O bebê, identificado pelas iniciais N.G.C.S., nasceu em 15 de junho de 2026 e precisou ser internado imediatamente na Unidade de Terapia Intensiva (UTI) Neonatal. De acordo com a Santa Casa, ele apresentava um quadro grave que exigia uma cirurgia em um hospital especializado fora de Rio Claro. O diagnóstico e a unidade para a qual seria encaminhado não foram informados.
Após um mês de internação, na quarta-feira (15), o estado de saúde da criança se agravou. A equipe médica realizou manobras de reanimação por aproximadamente 45 minutos, seguindo os protocolos recomendados pela Sociedade Brasileira de Pediatria. Diante da ausência de resposta clínica, o óbito foi declarado.

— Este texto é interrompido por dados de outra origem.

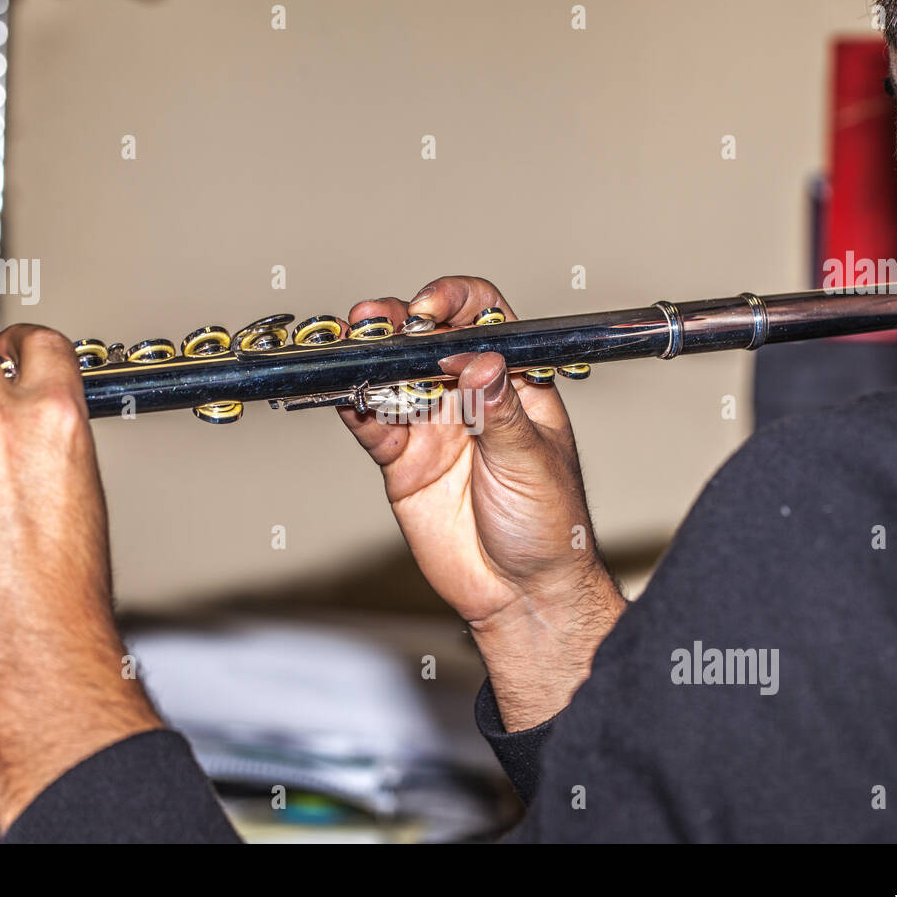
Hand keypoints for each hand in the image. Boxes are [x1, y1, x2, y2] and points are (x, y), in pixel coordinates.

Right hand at [341, 277, 626, 728]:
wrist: (520, 594)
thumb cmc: (549, 528)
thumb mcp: (532, 463)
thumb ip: (500, 412)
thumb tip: (480, 361)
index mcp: (515, 385)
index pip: (486, 319)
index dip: (457, 302)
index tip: (433, 309)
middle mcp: (469, 397)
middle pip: (428, 339)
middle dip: (400, 324)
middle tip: (380, 323)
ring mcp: (433, 426)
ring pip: (393, 375)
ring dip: (370, 357)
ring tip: (355, 351)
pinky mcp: (402, 460)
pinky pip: (372, 423)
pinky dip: (355, 406)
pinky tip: (348, 398)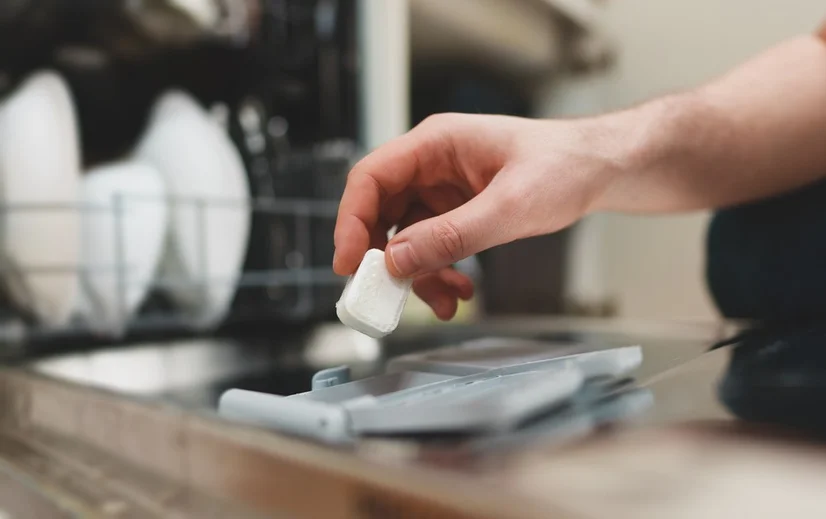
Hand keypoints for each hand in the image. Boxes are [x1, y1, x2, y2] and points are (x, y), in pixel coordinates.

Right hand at [333, 113, 626, 319]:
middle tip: (387, 295)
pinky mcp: (457, 211)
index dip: (351, 221)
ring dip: (418, 274)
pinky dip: (439, 272)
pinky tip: (459, 291)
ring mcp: (443, 190)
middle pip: (381, 212)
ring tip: (444, 301)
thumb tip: (397, 261)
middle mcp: (432, 165)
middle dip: (384, 258)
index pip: (370, 178)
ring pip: (406, 238)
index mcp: (436, 144)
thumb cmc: (563, 166)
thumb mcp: (509, 206)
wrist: (599, 171)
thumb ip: (452, 235)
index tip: (350, 263)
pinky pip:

Em seguida, o recém-nascido foi encaminhado para outro setor da unidade hospitalar, onde permaneceu aguardando a chegada da funerária contratada pela família para a realização do velório e do sepultamento.
Foi nesse momento que o caso tomou um rumo inesperado. Um funcionário da funerária percebeu que o bebê apresentava sinais vitais e imediatamente comunicou o fato à equipe do hospital. A criança foi reavaliada às pressas, readmitida na UTI Neonatal e voltou a receber atendimento intensivo.
Na manhã de 17 de julho, o recém-nascido foi transferido para o hospital de referência que já estava preparado para recebê-lo e dar continuidade ao tratamento especializado.
Em nota oficial, a Santa Casa sustenta que todos os procedimentos técnicos e legais para a constatação da morte foram rigorosamente seguidos e afirma não ter identificado qualquer falha na assistência prestada. A instituição também ressaltou que a UTI Neonatal conta com estrutura adequada e equipe especializada, destacando que a médica responsável pelas tentativas de reanimação possui 14 anos de experiência em neonatologia.
Apesar da defesa dos protocolos adotados, o episódio levanta questionamentos sobre um caso considerado extremamente incomum. O próprio hospital classificou a ocorrência como um dos acontecimentos “mais inexplicáveis” de sua história centenária. Segundo a instituição, entre profissionais de saúde e familiares, o desfecho inesperado tem sido interpretado por muitos como “um verdadeiro milagre”.